There are integration tests that do not go through a complete cycle from request to response, but the interaction of classes is checked only inside the component. If they do not have direct work with the database, then you can make a set of data and / or mok that will go into the input. In such cases, you can avoid the use of fixtures and reduce the complexity and execution time of such integration tests to the modular level.







How to: integration or functional?



Integration testing is one of the testing levels in terms of isolation. Functional testing - compliance testing. These definitions lie on different planes, and you can’t put an equal sign between them, but in practice in conversations between developers they mean the same thing, although this is not correct.







What to do with external dependencies?



We replace external dependencies with moki. Not only for unit tests, but also for integration tests.







For example, we use the HTTPS client to access some API through the Guzzle class. If you create an instance of such a class inside the class under test, it will be difficult to replace it, but the solution will be very simple: we implement such a client in the constructor, and during testing we will replace it with a moch.







How to simplify navigation between tests and test subject?

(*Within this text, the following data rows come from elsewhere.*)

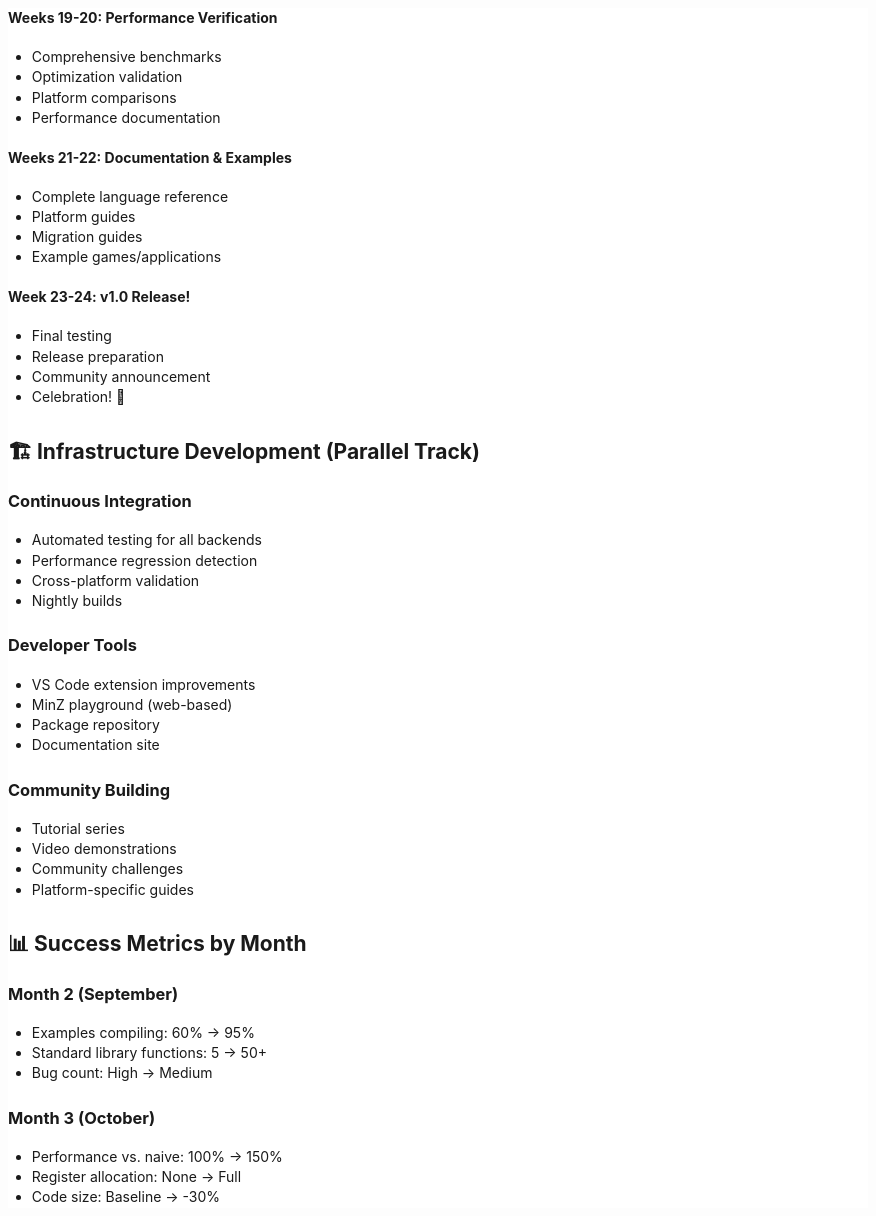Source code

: #### Weeks 19-20: Performance Verification
- Comprehensive benchmarks
- Optimization validation
- Platform comparisons
- Performance documentation

#### Weeks 21-22: Documentation & Examples
- Complete language reference
- Platform guides
- Migration guides
- Example games/applications

#### Week 23-24: v1.0 Release!
- Final testing
- Release preparation
- Community announcement
- Celebration! 🎉

## 🏗️ Infrastructure Development (Parallel Track)

### Continuous Integration
- Automated testing for all backends
- Performance regression detection
- Cross-platform validation
- Nightly builds

### Developer Tools
- VS Code extension improvements
- MinZ playground (web-based)
- Package repository
- Documentation site

### Community Building
- Tutorial series
- Video demonstrations
- Community challenges
- Platform-specific guides

## 📊 Success Metrics by Month

### Month 2 (September)
- Examples compiling: 60% → 95%
- Standard library functions: 5 → 50+
- Bug count: High → Medium

### Month 3 (October)
- Performance vs. naive: 100% → 150%
- Register allocation: None → Full
- Code size: Baseline → -30%
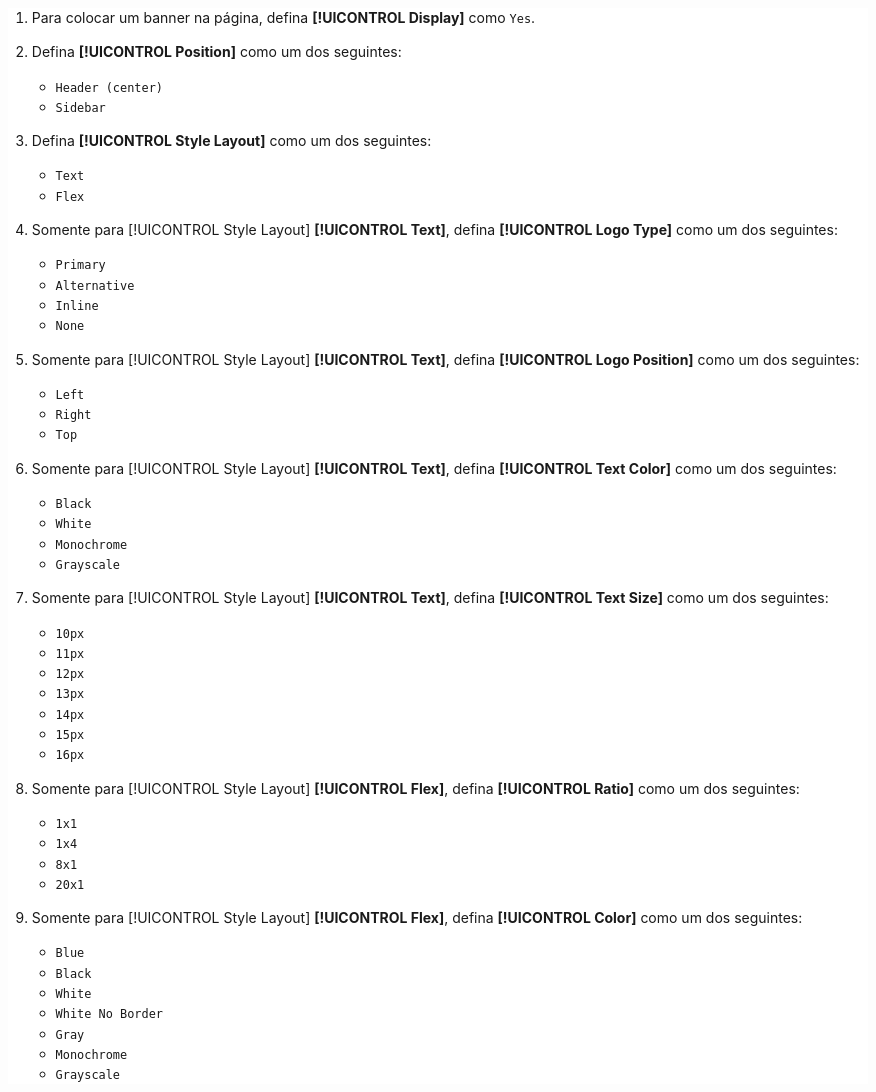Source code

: 1. Para colocar um banner na página, defina **[!UICONTROL Display]** como `Yes`.

1. Defina **[!UICONTROL Position]** como um dos seguintes:

   - `Header (center)`
   - `Sidebar`

1. Defina **[!UICONTROL Style Layout]** como um dos seguintes:

   - `Text`
   - `Flex`

1. Somente para [!UICONTROL Style Layout] **[!UICONTROL Text]**, defina **[!UICONTROL Logo Type]** como um dos seguintes:

   - `Primary`
   - `Alternative`
   - `Inline`
   - `None`

1. Somente para [!UICONTROL Style Layout] **[!UICONTROL Text]**, defina **[!UICONTROL Logo Position]** como um dos seguintes:

   - `Left`
   - `Right`
   - `Top`

1. Somente para [!UICONTROL Style Layout] **[!UICONTROL Text]**, defina **[!UICONTROL Text Color]** como um dos seguintes:

   - `Black`
   - `White`
   - `Monochrome`
   - `Grayscale`

1. Somente para [!UICONTROL Style Layout] **[!UICONTROL Text]**, defina **[!UICONTROL Text Size]** como um dos seguintes:

   - `10px`
   - `11px`
   - `12px`
   - `13px`
   - `14px`
   - `15px`
   - `16px`

1. Somente para [!UICONTROL Style Layout] **[!UICONTROL Flex]**, defina **[!UICONTROL Ratio]** como um dos seguintes:

   - `1x1`
   - `1x4`
   - `8x1`
   - `20x1`

1. Somente para [!UICONTROL Style Layout] **[!UICONTROL Flex]**, defina **[!UICONTROL Color]** como um dos seguintes:

   - `Blue`
   - `Black`
   - `White`
   - `White No Border`
   - `Gray`
   - `Monochrome`
   - `Grayscale`


[1]: https://www.paypal.com/webapps/mpp/how-to-sell-online
[2]: https://www.paypalobjects.com/en_AU/vhelp/paypalmanager_help/credit_card_numbers.htm
[3]: https://developer.paypal.com/docs/api-basics/sandbox/
[4]: https://developer.paypal.com/docs/paypal-payments-standard/mobile-paypal-payments-standard/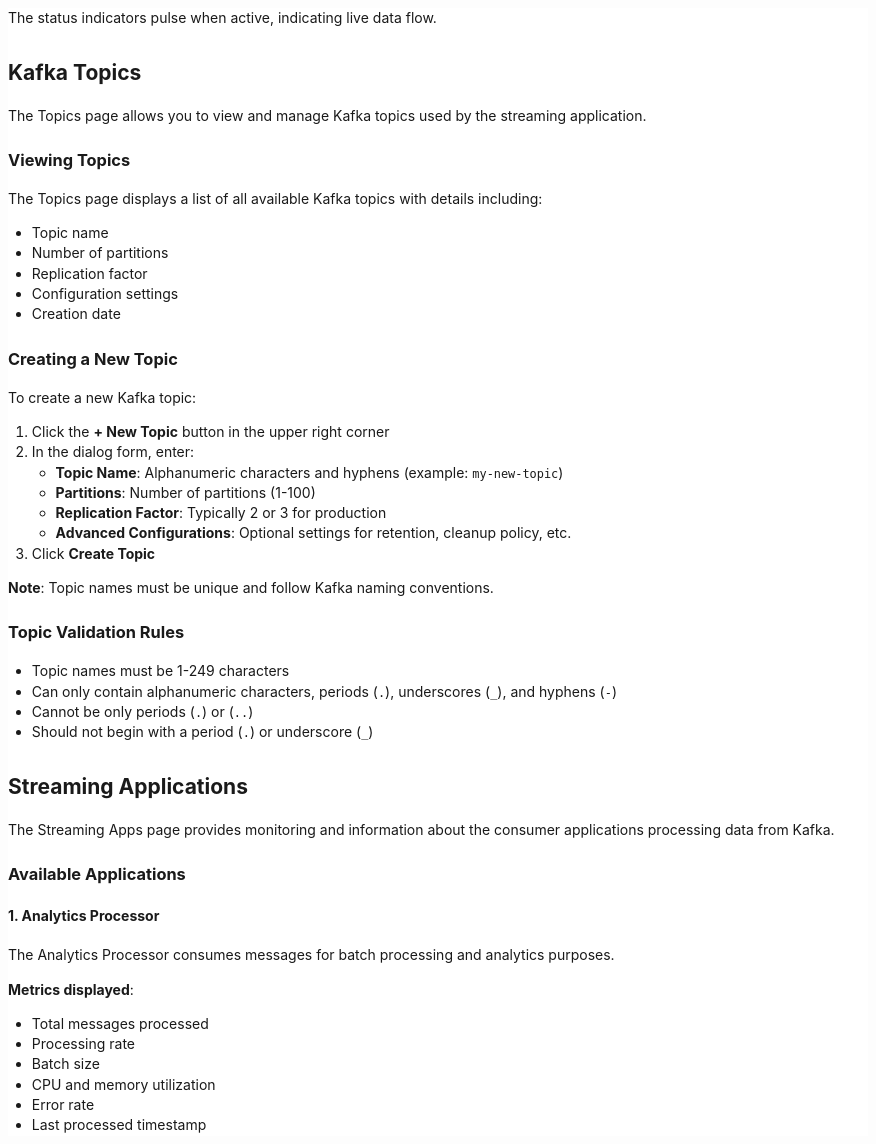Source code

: The status indicators pulse when active, indicating live data flow.

## Kafka Topics

The Topics page allows you to view and manage Kafka topics used by the streaming application.

### Viewing Topics

The Topics page displays a list of all available Kafka topics with details including:

- Topic name
- Number of partitions
- Replication factor
- Configuration settings
- Creation date

### Creating a New Topic

To create a new Kafka topic:

1. Click the **+ New Topic** button in the upper right corner
2. In the dialog form, enter:
   - **Topic Name**: Alphanumeric characters and hyphens (example: `my-new-topic`)
   - **Partitions**: Number of partitions (1-100)
   - **Replication Factor**: Typically 2 or 3 for production
   - **Advanced Configurations**: Optional settings for retention, cleanup policy, etc.
3. Click **Create Topic**

**Note**: Topic names must be unique and follow Kafka naming conventions.

### Topic Validation Rules

- Topic names must be 1-249 characters
- Can only contain alphanumeric characters, periods (`.`), underscores (`_`), and hyphens (`-`)
- Cannot be only periods (`.`) or (`..`)
- Should not begin with a period (`.`) or underscore (`_`)

## Streaming Applications

The Streaming Apps page provides monitoring and information about the consumer applications processing data from Kafka.

### Available Applications

#### 1. Analytics Processor

The Analytics Processor consumes messages for batch processing and analytics purposes.

**Metrics displayed**:
- Total messages processed
- Processing rate
- Batch size
- CPU and memory utilization
- Error rate
- Last processed timestamp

Modern development tools can track the location of tests or test classes if you use naming standards. For ease of navigation, you can use the keyboard shortcut Ctrl + Shift + T in JetBrains products, in addition, if the test does not exist, you will be prompted to create it and make a wireframe.







Sometimes you need several different test classes or methods for the subject of testing, in this case you need to help the IDE, for example, add the @covers annotation in the case of PHPUnit.







Should I use TDD?



TDD is one of the development methodologies in which iteratively and necessarily write tests first, and then code. Trying it is definitely worth it, it will teach you how to write code that is well tested. However, such an approach was not widely used, it has problems. One of these problems is that you write tests that would not write with the classic approach. And such tests also need to be supported, spending time on it, and the benefit from them is small. For example, tests for setters or tests for classes where nothing happens except dependency calls. Such places are best checked by integration testing.







What else can be used to improve the code?



Static analysis tools are another way to improve the quality of your code. They partially overlap with the tests by the result, but they often find that the tests were not found, especially with poor coverage. Their undoubted advantage - you see the result immediately in the IDE and get feedback instantly.







This does not mean that it’s enough to leave them only on the IDE, I highly recommend using them on the CI to see potential errors and not to spoil such code.

I also recommend adding code style checking tool support to the IDE and CI. Errors are often hidden among carelessly written code, and such tools allow you to find such areas.